3 A pump according to claim 1 or claim 2, wherein working clearance is provided between the rotor and stator.

4 A pump according to any preceding claim, wherein one of the stator and rotor provides bearing support for the other.

A pump according to any preceding claim, wherein the rotor is threaded on its outer face and rotates within the stator.

6 A pump according to any preceding claim, wherein the stator is threaded on its inner face.

7 A pump according to any preceding claim, wherein the thread or threads are multistart.

8 A pump according to any preceding claim, wherein the rotor threads have a different number of starts than the stator threads.

9 A pump according to any preceding claim, wherein the rotor has a solid body, and rotates within the stator.

A pump according to any preceding claim, wherein one of the rotor and stator comprises an elastomer and the other comprises a metal.

11 A pump according to any of claims 1-9, wherein the rotor and stator are each formed from a plastics material.

12 A pump according to any of claims 1-9, wherein the rotor and/or stator are formed from materials selected from the group comprising metals, ceramics, polymers and composite materials.

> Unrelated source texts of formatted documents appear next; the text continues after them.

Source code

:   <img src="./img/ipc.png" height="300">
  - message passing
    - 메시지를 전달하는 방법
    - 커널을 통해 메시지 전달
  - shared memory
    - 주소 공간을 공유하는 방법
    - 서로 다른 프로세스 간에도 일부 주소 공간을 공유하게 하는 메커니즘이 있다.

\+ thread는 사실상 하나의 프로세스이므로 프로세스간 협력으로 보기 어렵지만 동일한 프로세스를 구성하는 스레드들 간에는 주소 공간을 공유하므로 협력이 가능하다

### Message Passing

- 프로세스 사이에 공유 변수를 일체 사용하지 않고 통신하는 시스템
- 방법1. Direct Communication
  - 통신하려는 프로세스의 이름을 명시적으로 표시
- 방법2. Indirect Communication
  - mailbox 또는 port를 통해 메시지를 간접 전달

13 A pump according to any preceding claim, comprising an array of rotors and stators arranged in sequence such that fluid flowing through the space between one rotor and stator enters the space between another rotor and stator.

14 A pump according to any preceding claim, wherein the rotor diameter at an inlet end of the pump is different to the rotor diameter at the outlet end.

A pump according to claim 14, wherein the rotor diameter at the inlet end of the pump is larger than the rotor diameter at the outlet end.

16 A pump according to any preceding claim, having two rotors and two stators arranged at opposite end portions of a housing, the end portions and the mid portions between the two end portions each having an aperture for throughflow of fluid, and wherein the rotors are arranged with opposite handed threads with respect to one another, so that upon rotation of the rotors in the housing, fluid moves between the apertures in the mid portion and the apertures at the end portions.

17 A pump according to any preceding claim, wherein the threads of the rotor vary in angle between one end of the rotor and the other.

18 A motor comprising a stator and a rotor, each one being provided with an opposite handed thread with respect to the thread on the other, the stator and rotor co-operating to provide, on fluid moving longitudinally between them, relative rotation of the rotor and stator, and wherein one of the stator and the rotor has a solid body.

19 A method of pumping viscous fluids, the method comprising passing the fluid through a pump having a rotor and stator, each one being provided with an opposite handed thread with respect to the thread on the other.

20 A method according to claim 19, wherein the fluid has a viscosity greater than 1000Cp.

21 A method according to claim 20, wherein the viscosity of the fluid is greater than 2000Cp.